┌──
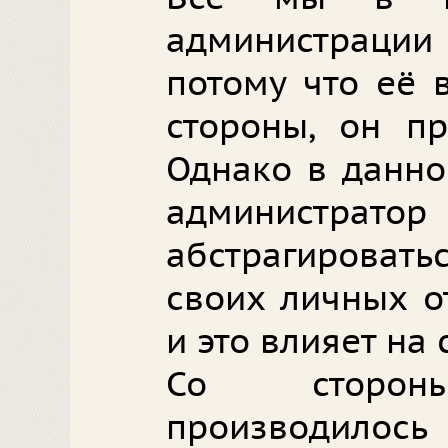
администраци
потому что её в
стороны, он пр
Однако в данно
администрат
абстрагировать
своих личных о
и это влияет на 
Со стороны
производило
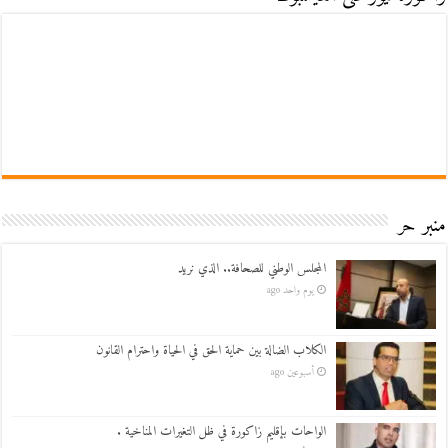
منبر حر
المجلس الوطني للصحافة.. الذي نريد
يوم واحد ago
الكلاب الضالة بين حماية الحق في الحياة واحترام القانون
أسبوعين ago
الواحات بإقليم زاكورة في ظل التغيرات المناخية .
└──
Your instructions >> Give back every entry in full, exactly as written, with no picture included.

Answer box >>
администраци
потому что её в
стороны, он пр
Однако в данно
администрат
абстрагировать
своих личных о
и это влияет на 
Со стороны
производило
منبر حر
المجلس الوطني للصحافة.. الذي نريد
يوم واحد ago
الكلاب الضالة بين حماية الحق في الحياة واحترام القانون
أسبوعين ago
الواحات بإقليم زاكورة في ظل التغيرات المناخية .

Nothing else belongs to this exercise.